Many employers worry about the day they might discover their employees are organizing and joining a labor union.

This concern is natural, since an employer used to running its business as it deems fit, and according to its business needs, is not interested in sharing the helm with its employees’ representation.

However, it is important to know that unionizing is a basic right in Israel and that employers cannot prevent their employees from unionizing. Therefore:

  • You cannot prescribe in your employees’ personal employment contracts that they are not allowed to be represented by any employee organization.
  • You cannot require employees to sign an undertaking to not be represented by a labor union or an employees’work council.
  • You cannot bar a representative of a labor union from entering the employer’s premises.

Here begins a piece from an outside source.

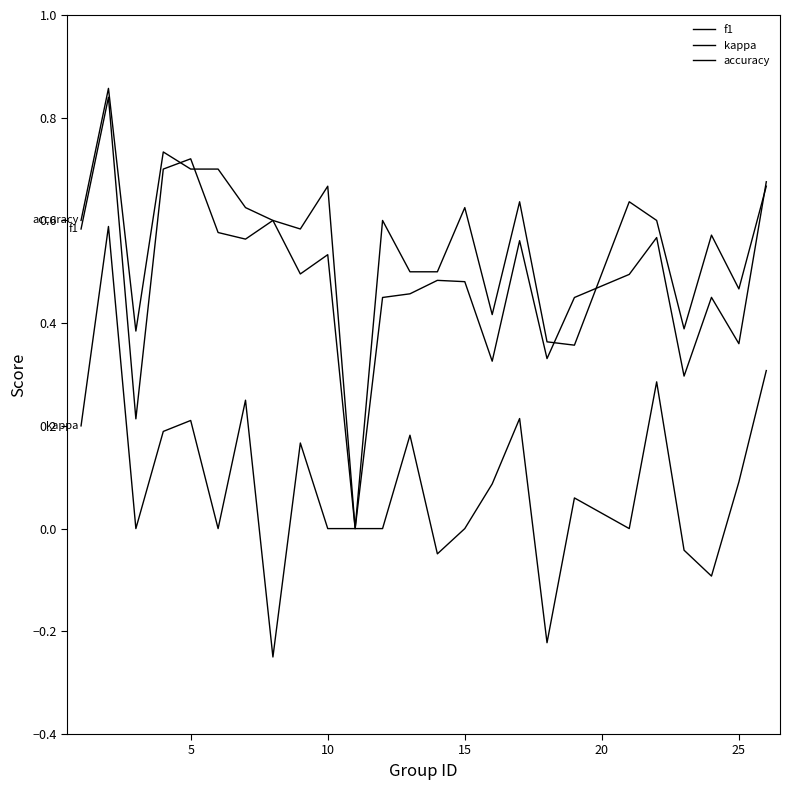

List the series in order of their peak value, highest first.

accuracy, f1, kappa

If preliminary labor organizing has already begun, then it is even more important to strictly abide by the following rules of conduct:

  • Do not keep records about which employees have joined the labor union or are activists promoting unionizing.
  • Do not announce the employer’s dissatisfaction about the formation of the organization, and refrain from making any negative remarks about the unionizing, directly or indirectly, demonstratively or subliminally.
  • Do not threaten, discriminate against, adversely change employment terms, or fire an employee because he or she is unionizing.
  • Do not grant benefits or promise benefits to employees in relation to their joining or not joining a labor union.
  • Do not send personal messages (SMSs, emails, letters, etc.), initiate or hold meetings with groups of employees, or engage in personal conversations in relation to any matter pertaining to unionizing or preventing it. Employers may continue to hold meetings or conversations with their employees in relation to any other matter, provided it does not concern unionizing and provided it will not adversely influence the unionizing efforts.
  • Do not participate in an employees’ meeting, since even an employer’s passive attendance is liable to be construed as having an inappropriate influence on the freedom to unionize.

These stringent rules regarding the initial stage of unionizing were prescribed in labor court rulings in recent years, as part of the new era of unionizing in Israel, to prevent employers from being able to undermine unionizing by applying pressure and unfair coercive tactics on their employees.

Once the initial stage of unionizing has been completed, and the employees are represented by a representative labor organization, the balance of powers between the employer and its employees begins to level off and the employer is no longer perceived as the strong arm in these relations. This is because the courts view labor unions as bodies that protect employees, and thus bridge any existing gaps in the balance of powers in the employment relations.